THE REQUEST >> Edit the entries below so that each "common name" reads "everyday name", with every other part left the same.
◆ ◆ ◆
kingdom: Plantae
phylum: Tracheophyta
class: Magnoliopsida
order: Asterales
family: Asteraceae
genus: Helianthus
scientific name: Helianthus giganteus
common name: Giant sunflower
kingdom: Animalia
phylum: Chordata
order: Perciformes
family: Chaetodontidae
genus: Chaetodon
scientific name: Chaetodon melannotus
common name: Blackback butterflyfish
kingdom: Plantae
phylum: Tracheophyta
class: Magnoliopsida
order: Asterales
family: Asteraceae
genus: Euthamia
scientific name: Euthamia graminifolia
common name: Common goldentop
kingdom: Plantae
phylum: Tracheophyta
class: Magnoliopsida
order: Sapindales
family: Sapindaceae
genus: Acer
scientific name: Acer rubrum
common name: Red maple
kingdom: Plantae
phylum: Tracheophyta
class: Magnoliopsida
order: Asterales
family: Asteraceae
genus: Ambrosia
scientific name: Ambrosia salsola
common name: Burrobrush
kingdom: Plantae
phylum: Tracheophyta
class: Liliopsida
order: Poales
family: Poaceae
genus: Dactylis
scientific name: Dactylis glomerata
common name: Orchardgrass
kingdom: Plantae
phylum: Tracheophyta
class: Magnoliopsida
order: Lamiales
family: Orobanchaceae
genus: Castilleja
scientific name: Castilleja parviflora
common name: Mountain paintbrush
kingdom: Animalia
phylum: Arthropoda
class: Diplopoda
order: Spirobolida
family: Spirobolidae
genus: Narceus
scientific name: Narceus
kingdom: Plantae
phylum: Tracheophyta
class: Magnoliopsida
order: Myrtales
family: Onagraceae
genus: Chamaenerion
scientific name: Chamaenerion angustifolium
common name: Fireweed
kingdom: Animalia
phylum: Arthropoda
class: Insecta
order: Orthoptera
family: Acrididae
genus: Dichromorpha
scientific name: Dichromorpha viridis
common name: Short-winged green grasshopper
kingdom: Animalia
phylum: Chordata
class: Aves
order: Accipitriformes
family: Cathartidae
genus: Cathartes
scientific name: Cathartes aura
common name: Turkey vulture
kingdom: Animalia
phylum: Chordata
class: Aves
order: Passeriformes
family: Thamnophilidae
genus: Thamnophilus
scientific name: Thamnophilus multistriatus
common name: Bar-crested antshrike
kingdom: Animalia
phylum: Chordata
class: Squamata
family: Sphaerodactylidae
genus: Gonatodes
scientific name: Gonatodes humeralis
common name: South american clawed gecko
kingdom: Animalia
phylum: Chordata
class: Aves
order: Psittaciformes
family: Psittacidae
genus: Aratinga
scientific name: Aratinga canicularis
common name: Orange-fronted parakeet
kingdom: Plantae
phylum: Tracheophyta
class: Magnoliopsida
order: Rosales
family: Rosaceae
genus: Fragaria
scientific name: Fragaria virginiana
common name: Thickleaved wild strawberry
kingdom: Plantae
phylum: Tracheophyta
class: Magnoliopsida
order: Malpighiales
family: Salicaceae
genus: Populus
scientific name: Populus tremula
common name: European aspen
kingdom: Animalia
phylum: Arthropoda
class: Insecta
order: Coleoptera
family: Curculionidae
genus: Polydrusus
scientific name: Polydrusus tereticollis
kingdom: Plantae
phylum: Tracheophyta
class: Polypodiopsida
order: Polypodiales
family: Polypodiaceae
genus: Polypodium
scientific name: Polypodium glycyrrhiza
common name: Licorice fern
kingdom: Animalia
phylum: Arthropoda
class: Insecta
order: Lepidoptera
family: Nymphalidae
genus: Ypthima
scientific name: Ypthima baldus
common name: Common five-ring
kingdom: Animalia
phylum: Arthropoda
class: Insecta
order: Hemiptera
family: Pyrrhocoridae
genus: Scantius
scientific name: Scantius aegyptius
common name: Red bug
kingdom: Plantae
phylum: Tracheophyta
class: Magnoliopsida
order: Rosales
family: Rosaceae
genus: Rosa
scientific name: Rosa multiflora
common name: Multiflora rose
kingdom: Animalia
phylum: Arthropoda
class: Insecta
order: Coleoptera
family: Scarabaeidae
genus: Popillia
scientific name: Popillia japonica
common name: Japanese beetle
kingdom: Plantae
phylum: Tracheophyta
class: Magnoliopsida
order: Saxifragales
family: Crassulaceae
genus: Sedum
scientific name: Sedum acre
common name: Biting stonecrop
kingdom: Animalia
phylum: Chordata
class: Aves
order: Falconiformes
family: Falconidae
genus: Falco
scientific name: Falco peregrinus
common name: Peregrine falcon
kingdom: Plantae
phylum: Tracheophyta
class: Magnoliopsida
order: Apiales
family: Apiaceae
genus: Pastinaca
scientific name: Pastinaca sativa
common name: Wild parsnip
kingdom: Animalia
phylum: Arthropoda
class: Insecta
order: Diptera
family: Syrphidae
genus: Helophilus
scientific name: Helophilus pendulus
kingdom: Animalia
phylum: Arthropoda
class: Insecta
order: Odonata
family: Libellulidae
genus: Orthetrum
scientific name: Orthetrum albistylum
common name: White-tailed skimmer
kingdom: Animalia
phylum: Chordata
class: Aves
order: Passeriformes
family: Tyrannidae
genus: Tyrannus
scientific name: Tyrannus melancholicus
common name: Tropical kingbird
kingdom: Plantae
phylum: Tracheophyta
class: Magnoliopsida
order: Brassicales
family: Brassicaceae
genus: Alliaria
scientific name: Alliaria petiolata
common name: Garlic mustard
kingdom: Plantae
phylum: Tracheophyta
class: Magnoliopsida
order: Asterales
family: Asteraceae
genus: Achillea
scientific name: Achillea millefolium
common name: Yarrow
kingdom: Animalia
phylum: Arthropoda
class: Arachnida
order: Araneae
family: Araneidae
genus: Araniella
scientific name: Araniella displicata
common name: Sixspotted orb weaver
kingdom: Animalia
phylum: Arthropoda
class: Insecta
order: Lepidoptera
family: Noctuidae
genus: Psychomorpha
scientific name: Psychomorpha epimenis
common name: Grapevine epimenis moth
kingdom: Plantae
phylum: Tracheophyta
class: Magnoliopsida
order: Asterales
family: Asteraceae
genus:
◆ ◆ ◆
THE RESULT >>
kingdom: Plantae
phylum: Tracheophyta
class: Magnoliopsida
order: Asterales
family: Asteraceae
genus: Helianthus
scientific name: Helianthus giganteus
everyday name: Giant sunflower
kingdom: Animalia
phylum: Chordata
order: Perciformes
family: Chaetodontidae
genus: Chaetodon
scientific name: Chaetodon melannotus
everyday name: Blackback butterflyfish
kingdom: Plantae
phylum: Tracheophyta
class: Magnoliopsida
order: Asterales
family: Asteraceae
genus: Euthamia
scientific name: Euthamia graminifolia
everyday name: Common goldentop
kingdom: Plantae
phylum: Tracheophyta
class: Magnoliopsida
order: Sapindales
family: Sapindaceae
genus: Acer
scientific name: Acer rubrum
everyday name: Red maple
kingdom: Plantae
phylum: Tracheophyta
class: Magnoliopsida
order: Asterales
family: Asteraceae
genus: Ambrosia
scientific name: Ambrosia salsola
everyday name: Burrobrush
kingdom: Plantae
phylum: Tracheophyta
class: Liliopsida
order: Poales
family: Poaceae
genus: Dactylis
scientific name: Dactylis glomerata
everyday name: Orchardgrass
kingdom: Plantae
phylum: Tracheophyta
class: Magnoliopsida
order: Lamiales
family: Orobanchaceae
genus: Castilleja
scientific name: Castilleja parviflora
everyday name: Mountain paintbrush
kingdom: Animalia
phylum: Arthropoda
class: Diplopoda
order: Spirobolida
family: Spirobolidae
genus: Narceus
scientific name: Narceus
kingdom: Plantae
phylum: Tracheophyta
class: Magnoliopsida
order: Myrtales
family: Onagraceae
genus: Chamaenerion
scientific name: Chamaenerion angustifolium
everyday name: Fireweed
kingdom: Animalia
phylum: Arthropoda
class: Insecta
order: Orthoptera
family: Acrididae
genus: Dichromorpha
scientific name: Dichromorpha viridis
everyday name: Short-winged green grasshopper
kingdom: Animalia
phylum: Chordata
class: Aves
order: Accipitriformes
family: Cathartidae
genus: Cathartes
scientific name: Cathartes aura
everyday name: Turkey vulture
kingdom: Animalia
phylum: Chordata
class: Aves
order: Passeriformes
family: Thamnophilidae
genus: Thamnophilus
scientific name: Thamnophilus multistriatus
everyday name: Bar-crested antshrike
kingdom: Animalia
phylum: Chordata
class: Squamata
family: Sphaerodactylidae
genus: Gonatodes
scientific name: Gonatodes humeralis
everyday name: South american clawed gecko
kingdom: Animalia
phylum: Chordata
class: Aves
order: Psittaciformes
family: Psittacidae
genus: Aratinga
scientific name: Aratinga canicularis
everyday name: Orange-fronted parakeet
kingdom: Plantae
phylum: Tracheophyta
class: Magnoliopsida
order: Rosales
family: Rosaceae
genus: Fragaria
scientific name: Fragaria virginiana
everyday name: Thickleaved wild strawberry
kingdom: Plantae
phylum: Tracheophyta
class: Magnoliopsida
order: Malpighiales
family: Salicaceae
genus: Populus
scientific name: Populus tremula
everyday name: European aspen
kingdom: Animalia
phylum: Arthropoda
class: Insecta
order: Coleoptera
family: Curculionidae
genus: Polydrusus
scientific name: Polydrusus tereticollis
kingdom: Plantae
phylum: Tracheophyta
class: Polypodiopsida
order: Polypodiales
family: Polypodiaceae
genus: Polypodium
scientific name: Polypodium glycyrrhiza
everyday name: Licorice fern
kingdom: Animalia
phylum: Arthropoda
class: Insecta
order: Lepidoptera
family: Nymphalidae
genus: Ypthima
scientific name: Ypthima baldus
everyday name: Common five-ring
kingdom: Animalia
phylum: Arthropoda
class: Insecta
order: Hemiptera
family: Pyrrhocoridae
genus: Scantius
scientific name: Scantius aegyptius
everyday name: Red bug
kingdom: Plantae
phylum: Tracheophyta
class: Magnoliopsida
order: Rosales
family: Rosaceae
genus: Rosa
scientific name: Rosa multiflora
everyday name: Multiflora rose
kingdom: Animalia
phylum: Arthropoda
class: Insecta
order: Coleoptera
family: Scarabaeidae
genus: Popillia
scientific name: Popillia japonica
everyday name: Japanese beetle
kingdom: Plantae
phylum: Tracheophyta
class: Magnoliopsida
order: Saxifragales
family: Crassulaceae
genus: Sedum
scientific name: Sedum acre
everyday name: Biting stonecrop
kingdom: Animalia
phylum: Chordata
class: Aves
order: Falconiformes
family: Falconidae
genus: Falco
scientific name: Falco peregrinus
everyday name: Peregrine falcon
kingdom: Plantae
phylum: Tracheophyta
class: Magnoliopsida
order: Apiales
family: Apiaceae
genus: Pastinaca
scientific name: Pastinaca sativa
everyday name: Wild parsnip
kingdom: Animalia
phylum: Arthropoda
class: Insecta
order: Diptera
family: Syrphidae
genus: Helophilus
scientific name: Helophilus pendulus
kingdom: Animalia
phylum: Arthropoda
class: Insecta
order: Odonata
family: Libellulidae
genus: Orthetrum
scientific name: Orthetrum albistylum
everyday name: White-tailed skimmer
kingdom: Animalia
phylum: Chordata
class: Aves
order: Passeriformes
family: Tyrannidae
genus: Tyrannus
scientific name: Tyrannus melancholicus
everyday name: Tropical kingbird
kingdom: Plantae
phylum: Tracheophyta
class: Magnoliopsida
order: Brassicales
family: Brassicaceae
genus: Alliaria
scientific name: Alliaria petiolata
everyday name: Garlic mustard
kingdom: Plantae
phylum: Tracheophyta
class: Magnoliopsida
order: Asterales
family: Asteraceae
genus: Achillea
scientific name: Achillea millefolium
everyday name: Yarrow
kingdom: Animalia
phylum: Arthropoda
class: Arachnida
order: Araneae
family: Araneidae
genus: Araniella
scientific name: Araniella displicata
everyday name: Sixspotted orb weaver
kingdom: Animalia
phylum: Arthropoda
class: Insecta
order: Lepidoptera
family: Noctuidae
genus: Psychomorpha
scientific name: Psychomorpha epimenis
everyday name: Grapevine epimenis moth
kingdom: Plantae
phylum: Tracheophyta
class: Magnoliopsida
order: Asterales
family: Asteraceae
genus:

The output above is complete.